Bloomberg worked the lobby of the Raffles Plaza Hotel on Tuesday afternoon, telling IOC member Mohamed Mzali, a former Tunisian prime minister, that he used to have an office in Singapore. Mzali told the mayor, in turn, that he was once invited to New York by former president Richard Nixon, who had an office there. Singapore's multicultural society is "very much like New York's," Bloomberg said, and he invited Mzali to New York, which is perfectly acceptable by IOC rules after Wednesday's vote.

"Even if New York doesn't win, I'll come," Mzali said through an interpreter.

"But that's not a possibility -- New York will win, thank you," Bloomberg replied. Then he made his pitch. "You can help make New York win," he said, smiling at Mzali. "It would be wonderful for New York if we could host the Games. It would be wonderful for the entire state."

Mzali, a genial man in a summer suit, made no promises. And Bloomberg moved on.

Often it was hard to distinguish between the 116 voting members and the rest, because everyone seemed to be twisting someone's arm. An IOC security guard explained the confusion: Voting members tended to hide their laminated passes in their jackets.

Stars were abundant, too. Soccer star David Beckham, wearing a three-piece suit and escorted by his wife, Victoria, attended a reception at the British High Commission. Muhammad Ali, a 1960 Olympic boxing gold medalist, lent his clout to New York's bid, delighting onlookers when he did a little feint-and-jab in a hotel lobby.

But the two men seated in the Swissotel lobby, wearing Union Jack sport coats stitched up for $7 by a Bangkok tailor, were neither celebrities nor London delegation members.

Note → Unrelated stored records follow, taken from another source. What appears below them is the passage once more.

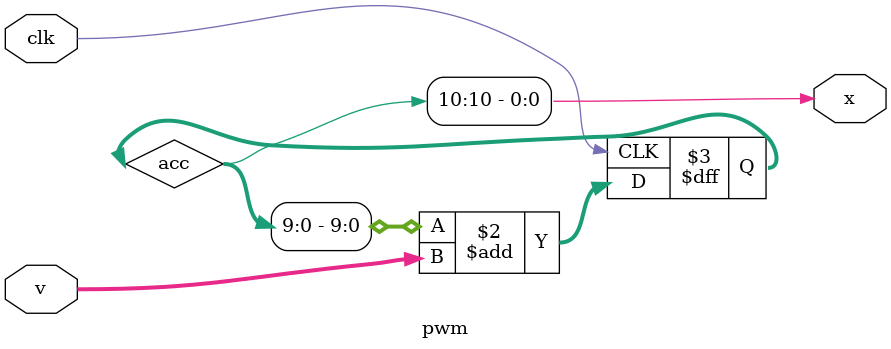
<source format=v>


//First Order Sigma Delta
module pwm(
  input clk,
  input [9:0] v,
  output x
);
  
  reg [10:0] acc;

  always @(posedge clk) acc <= acc[9:0] + v;

  assign x = acc[10];

endmodule

</source>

They were regular blokes -- British expatriates who said they lived in Singapore, and were plumping for London.

And what would a sports-based competition like this be without politics?

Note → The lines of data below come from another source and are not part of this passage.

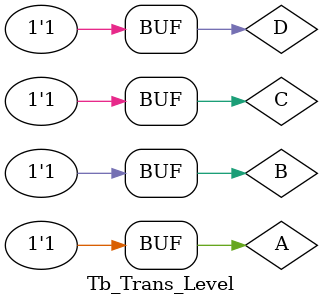
<source format=v>



`timescale 1ns / 1ps
module Tb_Trans_Level;

    // Inputs
    	reg A, B, C, D;
		wire F;

    // Instantiate the Unit Under Test (UUT)
    Trans_Level tr (.A(A),.B(B),.C(C),.D(D),.F(F));
    
  
  initial begin
     
    $monitor ("T=%0t A=%0b B=%0b C=%0b D=%0b F=%0b", $time, A, B, C, D,F);
    
   	#100; A = 0;B = 0; C = 0; D = 0;
	#100; A = 0;B = 0; C = 0; D = 1;
	#100; A = 0;B = 0; C = 1; D = 0;
	#100; A = 0;B = 0; C = 1; D = 1;
	#100; A = 0;B = 1; C = 0; D = 0;
	#100; A = 0;B = 1; C = 0; D = 1;
	#100; A = 0;B = 1; C = 1; D = 0;
	#100; A = 0;B = 1; C = 1; D = 1;
	#100; A = 1;B = 0; C = 0; D = 0;
	#100; A = 1;B = 0; C = 0; D = 1;
	#100; A = 1;B = 0; C = 1; D = 0;
	#100; A = 1;B = 0; C = 1; D = 1;
	#100; A = 1;B = 1; C = 0; D = 0;
	#100; A = 1;B = 1; C = 0; D = 1;
	#100; A = 1;B = 1; C = 1; D = 0;
	#100; A = 1;B = 1; C = 1; D = 1;
    
  end
      
endmodule

</source>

Already-frayed relations between Britain and France over European Constitution issues unraveled even more as Chirac, according to the British and French media, made some derisive remarks about "terrible" British food and Britain's bout with mad cow disease over the weekend.

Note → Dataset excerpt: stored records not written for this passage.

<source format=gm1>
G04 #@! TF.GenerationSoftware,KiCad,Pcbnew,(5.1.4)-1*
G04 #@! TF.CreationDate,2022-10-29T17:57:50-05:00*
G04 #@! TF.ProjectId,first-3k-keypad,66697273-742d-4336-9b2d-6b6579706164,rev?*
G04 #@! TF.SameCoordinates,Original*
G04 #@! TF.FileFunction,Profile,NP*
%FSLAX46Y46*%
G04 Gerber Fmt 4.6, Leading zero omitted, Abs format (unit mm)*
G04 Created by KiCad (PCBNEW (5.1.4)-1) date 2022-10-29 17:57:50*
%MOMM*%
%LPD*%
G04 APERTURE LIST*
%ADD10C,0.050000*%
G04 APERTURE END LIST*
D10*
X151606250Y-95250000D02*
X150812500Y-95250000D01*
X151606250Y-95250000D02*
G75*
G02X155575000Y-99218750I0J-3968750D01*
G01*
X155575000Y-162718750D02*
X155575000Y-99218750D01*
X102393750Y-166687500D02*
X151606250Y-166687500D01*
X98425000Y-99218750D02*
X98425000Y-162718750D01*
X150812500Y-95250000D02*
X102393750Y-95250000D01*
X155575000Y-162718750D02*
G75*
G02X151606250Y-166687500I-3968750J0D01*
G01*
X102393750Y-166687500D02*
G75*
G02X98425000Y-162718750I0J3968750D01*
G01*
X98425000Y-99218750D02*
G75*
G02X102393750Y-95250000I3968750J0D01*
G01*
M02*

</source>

"The only thing they've ever done for European agriculture is mad cow," he reportedly said of Britain. "You can't trust people who have such lousy cooking . . . after Finland, it's the country with the worst food."

Would such remarks damage the G-8 summit? a reporter queried Blair on Tuesday morning.

"Well, I may be staying in Singapore for the rest of the week now," Blair joked, before adding that "the G-8 is going to focus on really important issues and to be quite honest, I'm not going to disparage anybody."

There was also an intrusion of more ominous politics. A Chechen warlord whose group is waging a separatist war against Russia warned on a Web site Tuesday that he could not guarantee the safety of athletes if Moscow was the choice.

Singapore closed the opening ceremony Tuesday night with a spectacular fireworks display that lit the waterfront. It also named an orchid after the occasion: the Vanda IOC.

Blair left Tuesday night for Scotland. Chirac will take part in the Paris presentation of its bid to the IOC on Wednesday morning, then fly to Scotland.

Neither man would be in Singapore for the vote. But the backers of Madrid, Moscow and New York were hoping that wouldn't even matter.

New York Mayor Michael Bloomberg, with "Living Liberty," presses his city's long-shot bid. Paris remains the front-runner. David Beckham, rear, former Olympian Daley Thompson and paralympian Ade Adepitan make their play for London. British Prime Minister Tony Blair greets Sen. Hillary Rodham Clinton in Singapore. Blair left last night for the G-8 meeting in Scotland.